Do you know the 7th of non-monogamy?

Who says relationships are only built between two people?Lately, thanks to the liberation of traditional social roles, many people have discovered that monogamy is not the only option and have come to know the different types of non-monogamy.

Thus, terms such as “relational guidance” have emerged. This refers to the fact that just as people are attracted to a sex (or gender), we also have a preference over the type of relationship we like the most.

  • If you’re a person who discovers your relational orientation.
  • You’ll find in this article some ideas about the 7 types of non-monogamy that exist.
  • Study them and find out if any of them seem appropriate to you.

You certainly had a monogamous relationship. Think about it for a moment and think about how you’ve felt (or felt) in the relationships you’ve already had. When you think about your monogamous experience, you may feel that something has failed or that it is not 100% suitable for Maybe it is time to stop and rething how you live your loves.

Below you will see the 7 main types of non-monogamy that exist; of course, there are many other ways to have an open relationship; however, most people who practice non-monogamy do so in one of the following ways:

A swinger relationship is one in which there is a main partner, in the style of the monogamous relationship, however, members of this relationship exchange partners with others.

The main difference between swinger relationships with the other 7 types of non-monogamy is that here, relationship members can only have sex with someone new if the main partner is present.

They are generally defined as people who have a very high sexual desire and who have many sexual fantasies. In general, people who are defined as “liberals” have no established rules about how and when they can have sex with others. On the contrary, they talk about their feelings with their partner when they show up.

This type of relationship can involve many ways of living the couple, for example, some people who engage in liberal relationships participate in group or partner sexual exchanges; others, on the other hand, are only open to occasional encounters if they occur spontaneously.

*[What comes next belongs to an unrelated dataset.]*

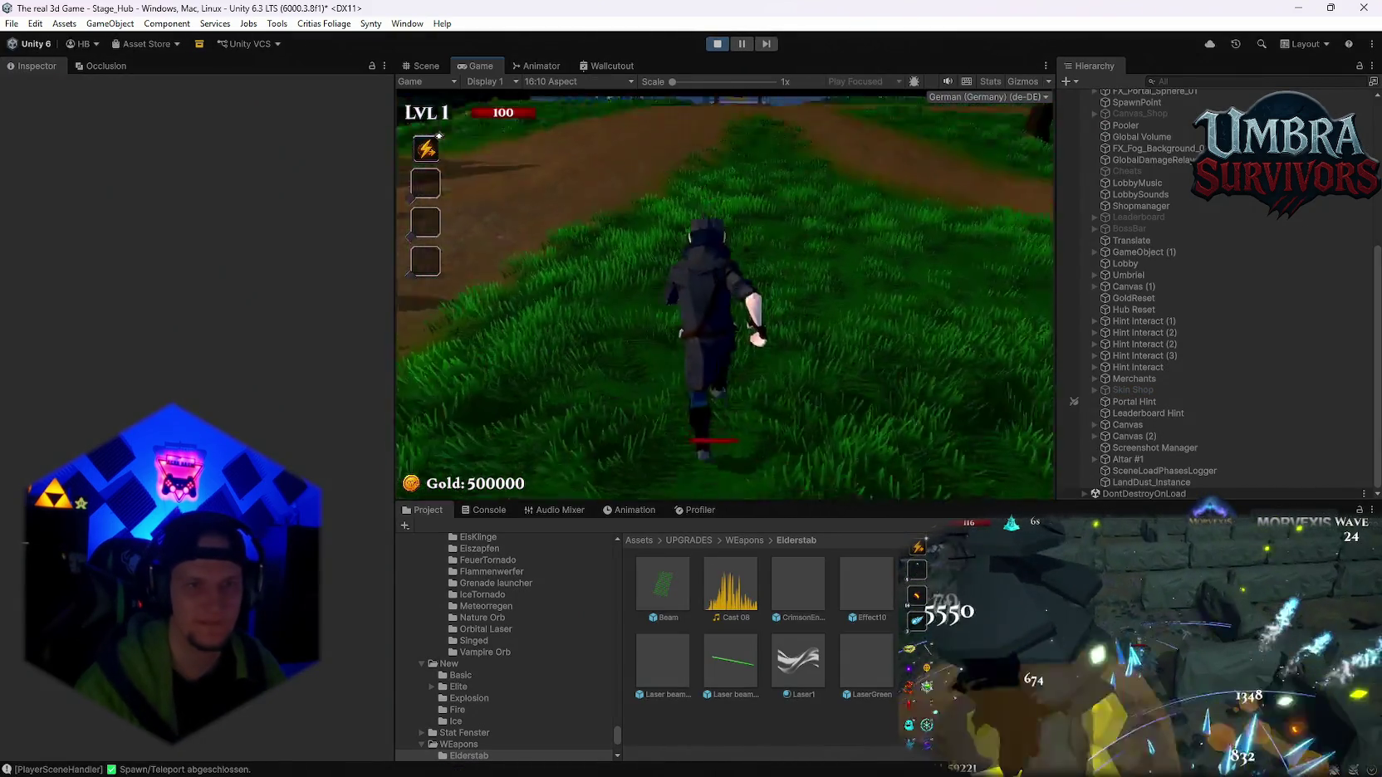
- Equip the Elder Wand at the altar, run the path firing the green beam, then pause
{"action": "key", "text": "w"}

Some people want to have sex with different partners, however, instead of deceiving others, they want to do it in a consensual way and communicate all their intentions and actions, in this case we are talking about polysexual or non-sexual exclusivity.

The main feature is that the relationships these people have tend to be informal. In general, polysexuals consider that they cannot love more than one person at a time.

Polylove differs from polysisx in that those who practice it seek to have several real relationships, so those who choose polylove as a means of relationship are considered able to fall in love with more than one person.

To have such relationships, your lawyers talk about the importance of maintaining good communication and expressing emotions, so all members of the multiple relationship have their emotional needs met.

Hierarchical polyamor is a type of non-monogamous relationship in which there are several stable couples, but some of them are more important than others, so it is customary to talk about primary, secondary and even tertiary couples.

For others, however, talking about hierarchy goes against the very idea of polyamor, so advocates of the non-hierarchical version believe they can love all their partners equally, implying that no one has any privilege over the other members of the relationship.

Finally, some people prefer to enjoy their relationships without putting labels. Practitioners of relational anarchy believe that rules in a relationship only serve to break the emotional bond.

Human beings have the ability to think, question, discuss and compare; in addition to many other mental faculties that allow people to develop as such. However, these mental faculties are rarely used to choose the type of relationship that is best for people.

Therefore, it is important to use our mental capacity to ask us how we would like to live our relationships, so if you think non-monogamy may be for you it answers the following questions:

If you answered most of these questions in the affirmative, your personality or needs are more likely not currently being met; perhaps the best way to satisfy them is with non-monogamous relationships.

The good news is that we live in a time when we can choose, it’s not about deciding which kind of relationship is best, but which one is best for you at this stage of your life.

As in many aspects of life, the society in which we live makes us believe in different realities. Because Western culture was built on monogamy, in the minds of many people, there may still be misconceptions about relationships that are not based on it.

Here are some explanations needed to understand some of the implications of non-monogamy:

Different types of non-monogamous relationships, compared to more traditional ones, involve more flexible negotiation, in this way, there are more possibilities within them, depending on the interpretation and suggestions of those who practice it.

Opening your mind to the existence of these 7 types of non-monogamy can help you find the relationship model that suits you best.